Modern homes are built tight to save energy, which is good for heating and cooling bills but bad for indoor air unless the house is ventilated on purpose. ASHRAE Standard 62.2 is the residential ventilation standard that sets a continuous whole-house mechanical ventilation rate so stale air, moisture, cooking byproducts and odors are diluted with outdoor air. This tool applies the core 62.2 formula to size that fresh-air fan in CFM (cubic feet per minute).
The rate scales with two proxies: floor area (a stand-in for the volume and off-gassing of the building) and bedroom count (a stand-in for the number of people). It is a whole-house rate — it does not replace local exhaust from bathroom and kitchen fans, which handle the spikes of moisture and grease at the source.
Formula
Qfan (CFM) = 0.03 × floor area (sq ft) + 7.5 × (bedrooms + 1)
The first term, 0.03 × area, covers the building itself; the second, 7.5 × (bedrooms + 1), covers the occupants (the “+1” assumes two people in the primary bedroom and one in each additional bedroom). The sum is the continuous airflow a whole-house fan should deliver.
Worked example
For a 2,000 sq ft home with 3 bedrooms:
0.03 × 2,000 = 60 CFM (building)7.5 × (3 + 1) = 7.5 × 4 = 30 CFM (occupants)60 + 30 = 90 CFM
So the whole-house ventilation target is 90 CFM of continuous fresh air. That could be met by a single quiet exhaust fan, a supply fan, a balanced HRV/ERV, or a central-fan-integrated supply running on a timer — 62.2 sets the rate, not the equipment. Convert that airflow into an air-change rate with the air changes per hour tool.
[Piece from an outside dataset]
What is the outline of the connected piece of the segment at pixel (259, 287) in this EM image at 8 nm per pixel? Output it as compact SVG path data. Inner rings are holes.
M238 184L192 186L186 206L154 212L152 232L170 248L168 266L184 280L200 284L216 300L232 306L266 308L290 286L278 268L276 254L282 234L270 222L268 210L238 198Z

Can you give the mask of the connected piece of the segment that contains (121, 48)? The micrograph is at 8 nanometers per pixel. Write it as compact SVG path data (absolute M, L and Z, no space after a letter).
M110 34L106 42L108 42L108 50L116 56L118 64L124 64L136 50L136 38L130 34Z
What the standard does and does not do
ASHRAE 62.2 defines the whole-house rate shown here plus separate local exhaust requirements: continuous or intermittent fans in bathrooms (typically 50 CFM intermittent / 20 CFM continuous) and a kitchen range hood (about 100 CFM intermittent vented outdoors). Some editions allow a credit for verified natural infiltration in leaky older homes, which can reduce the mechanical rate — a tight, new home gets little or no such credit.
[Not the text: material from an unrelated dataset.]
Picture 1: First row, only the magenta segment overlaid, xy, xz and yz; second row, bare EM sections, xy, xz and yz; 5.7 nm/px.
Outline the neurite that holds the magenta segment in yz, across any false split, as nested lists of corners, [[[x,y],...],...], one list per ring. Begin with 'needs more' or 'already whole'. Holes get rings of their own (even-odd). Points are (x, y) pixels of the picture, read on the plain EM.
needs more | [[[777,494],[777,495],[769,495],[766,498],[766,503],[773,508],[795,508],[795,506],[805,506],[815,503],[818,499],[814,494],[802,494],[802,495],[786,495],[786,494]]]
Under-ventilating traps moisture and CO₂ indoors; grossly over-ventilating wastes the energy you spend heating and cooling that air. The 62.2 rate is the balance point. If you run a heat-recovery ventilator (HRV) or energy-recovery ventilator (ERV), you get the fresh air with much of the heat recovered. See the home ventilation guide for how the rate fits with your HVAC system.
How you deliver the rate should suit the climate. In a hot, humid region an exhaust-only fan pulls unconditioned outdoor air in through leaks, adding moisture; a supply or balanced system that filters and, with an ERV, partially tempers the incoming air is usually the better match. In a cold, dry climate an ERV instead conserves indoor moisture and heat. The 62.2 rate is the same either way — only the strategy changes. Whatever you install, verify the actual airflow with a flow hood or an anemometer once it is running, because a fan’s rated CFM and its installed CFM often differ by a wide margin after ducting and filters are added.
Reference table
ASHRAE 62.2 whole-house rate for common homes:
| Area (sq ft) | Bedrooms | Fan CFM |
|---|---|---|
| 1,200 | 2 | 59 CFM |
| 1,500 | 3 | 75 CFM |
| 2,000 | 3 | 90 CFM |
| 2,500 | 4 | 113 CFM |
| 3,000 | 4 | 128 CFM |
Whole-house rate only; local bathroom and kitchen exhaust are additional.